There is this concept out there that all gay couples are these perfect people incapable of any wrongdoing. When the fact is that there are just as many sleazy abusive gay men and women as straight men and women. And one thing legalizing same-sex marriage will do for many vulnerable gay people is to protect them and give them the same rights as straight couples. And in this case, the concept of heteronormativity isn’t necessarily a bad thing at all. I always see the argument that heteronormativity is a negative thing, and that it’s promoting an agenda that may or may not be fair to everyone. But the fact is that gay and straight couples are not all that different by nature, especially when it comes to anything that involves finances and property…or gender power. And even though all gay couples work out various arrangements just like straight couples (pre-nups), it’s virtually impossible for them to keep their finances separate if they remain together for a long period of time.

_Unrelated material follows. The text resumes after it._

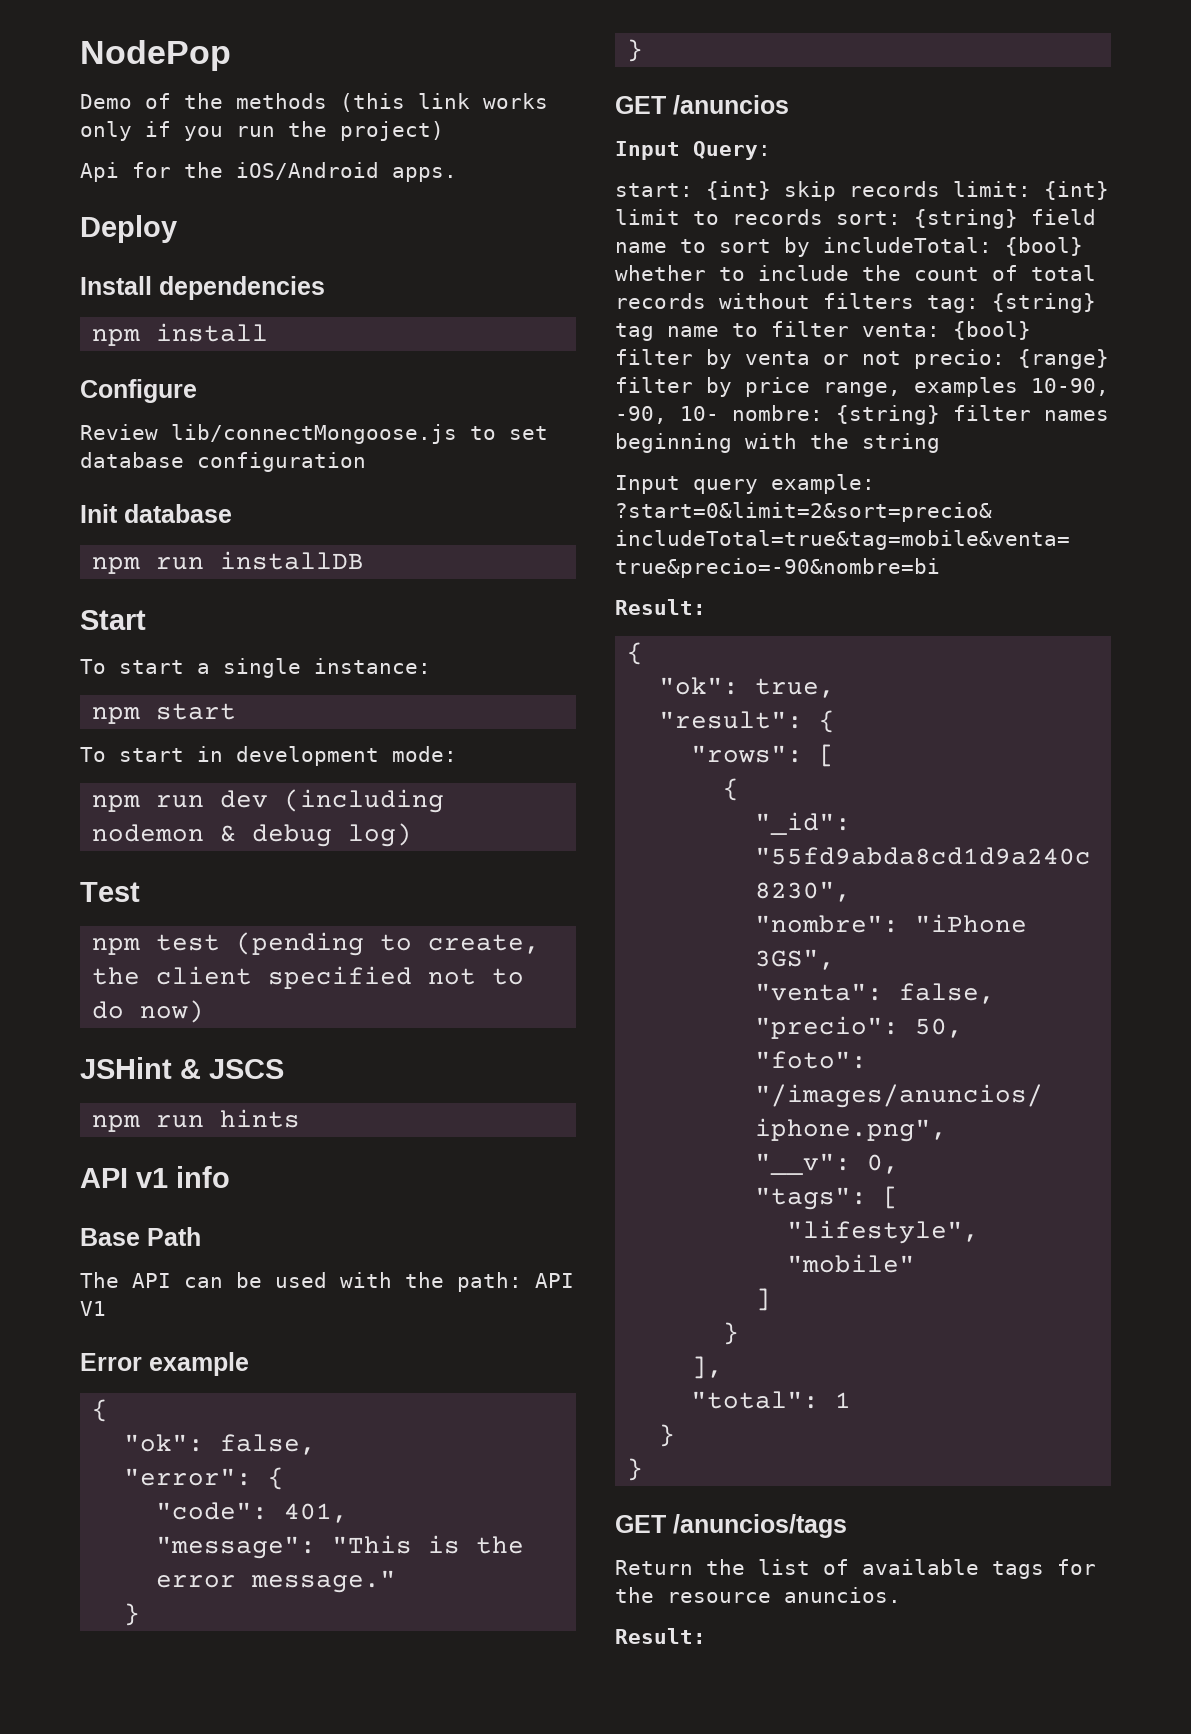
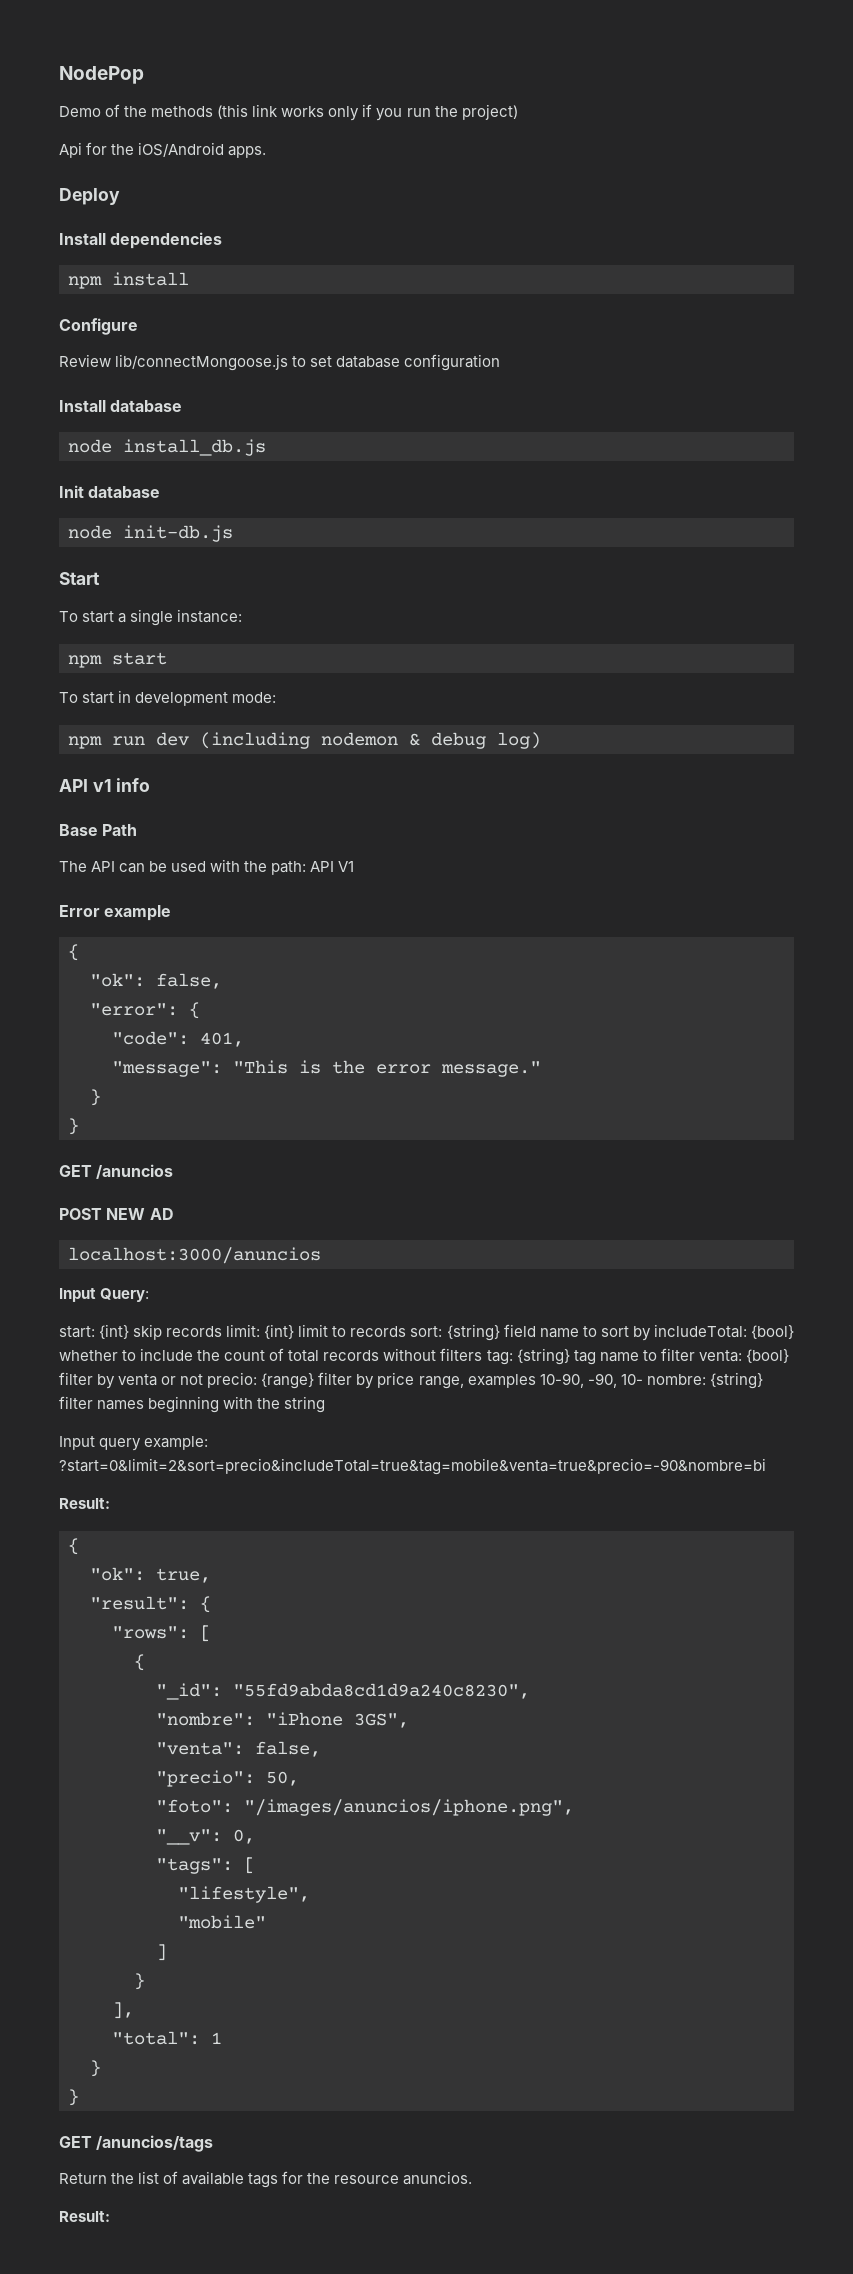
(366, 462) none -> [59,400,183,412] [68,439,266,456] // Install database // node install_db.js
[92,551,365,574] npm run installDB -> [68,525,233,542] node init-db.js
[80,882,140,902] [92,932,541,956] [92,966,525,989] [92,1000,205,1023] [80,1057,284,1079] [92,1109,301,1132] // Test // npm test (pending to create, the client specified not to do now) // JSHint & JSCS // npm run hints -> (541, 740) none
(789, 105) none -> [59,1208,174,1220] [68,1247,321,1264] // POST NEW AD // localhost:3000/anuncios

So this notion of heteronormativity can get more involved than what’s just on the surface. I try not to get into things that are this text book technical in fiction, but here on the blog I think it’s important to talk about these things sometimes no matter how complicated they are, because there are many gray areas that people who aren’t gay don’t realize. And while I despise the general concept of heteronormativity in the classic sense because it promotes this image of what we are all supposed to be like, there are times I think it’s important to have laws and rules that also protect gay people in the heteronormative sense from some of the issues that have been in gay culture for a long, long time.
I actually know gay men who will state that they will not even entertain the idea of taking a partner unless he can come to the relationship with his own money and pay his own expenses…or half of the expenses. You don’t hear that often in the heteronormative world, especially now with changing roles where women are starting to earn more money than men.